I have read variations on this argument quite a bit lately. There is this fixed belief that the world is becoming more postmodern, and that belief seems to hold whichever of the many slants on postmodern you favor as a definition. Boomers = modernist, Gen Y = postmodernist, Gen X = mixed, or either. It is a very common view in academia, and I shouldn’t be surprised that it shows up in evangelical academia as well. Christian Arts and Humanities academics tend to take the default A&H view of things unless there is a direct contradiction with their previous knowledge. They might think it’s a bad thing that the world is becoming postmodern, but they accept that it is.

I challenge the idea, root and branch. China, India, and South America are not becoming more subjective in their views, they are adopting the objectivity of the hard sciences and of market forces in great gulps. That’s half the world right there. The world may be getting less hierarchical and more distributed in its power, but that is only one aspect of postmodernism. Text information may have driven previously Europe and North America, which are now receiving their information in more visual ways, but they are receiving more text as well. We are receiving more information, period. In a variety of forms. In the rest of the world, the text increase and visual increase are growing side-by-side. I don't believe the same turn of culture is happening everywhere in America and Europe, either. At a minimum, it is not happening at the same rate throughout the culture.

I am not claiming that there are no cultural changes happening. But if we can pick and choose our evidence for the increase in postmodernism as we like, then it’s not much more helpful than telling people they’re a Scorpio. We might make it more true by teaching thirty years of college kids that it is true and thus making it self-fulfilling, but that’s hardly the same thing.

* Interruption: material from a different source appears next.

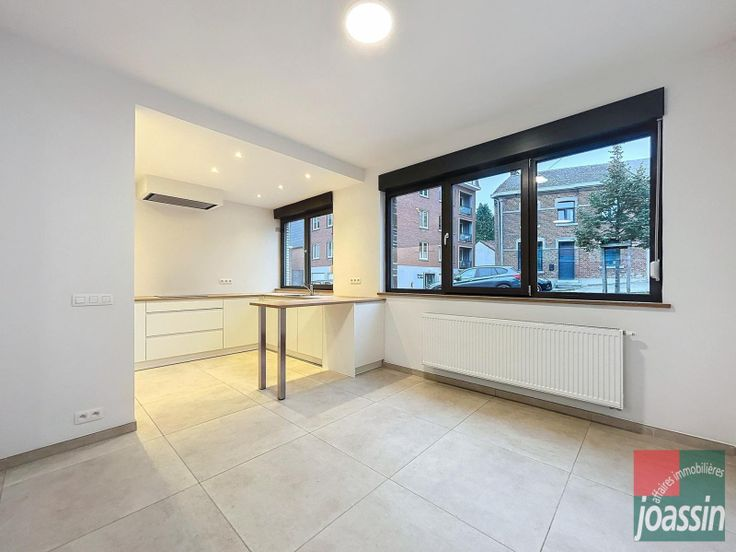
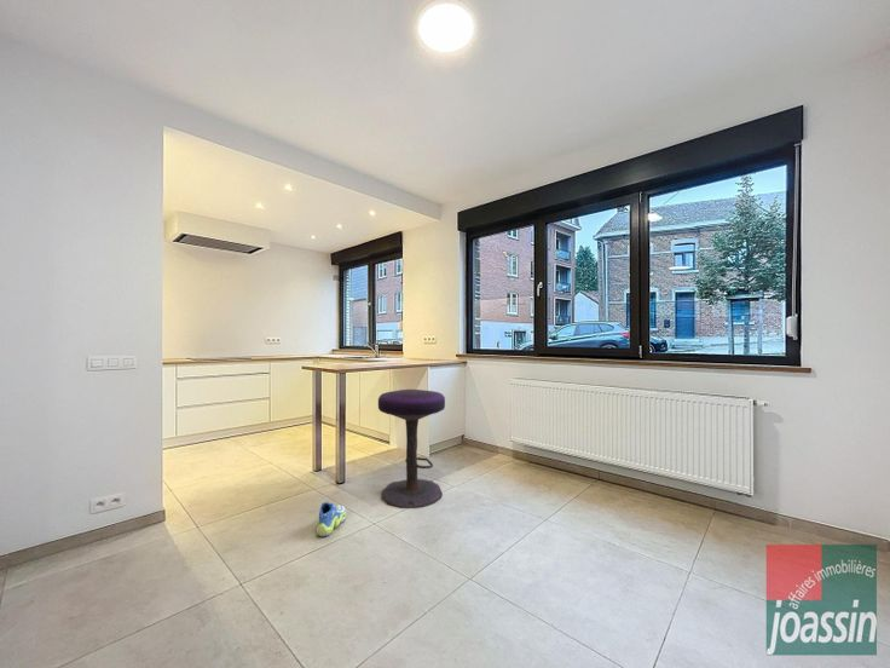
+ sneaker [316,501,347,537]
+ stool [377,388,446,509]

The modernist/postmodernist split was invented by the postmodernists. Not all sociologists, art and literature critics, or philosophy professors agree with it. A significant minority would say that it’s all just Late Modernism, or would find even the Modernist category inadequate. The postmodernists date the growth of modernism to the Enlightenment, and the preparation for it to the Renaissance. I reject both those categories as artificially imposed to suit a particular agenda. Oddly, that is exactly the type of rejection of metanarrative that postmodernists like to make, claiming that all such are always attempts by one group to exert power over others by controlling the definition. Very true, and nowhere more true than now.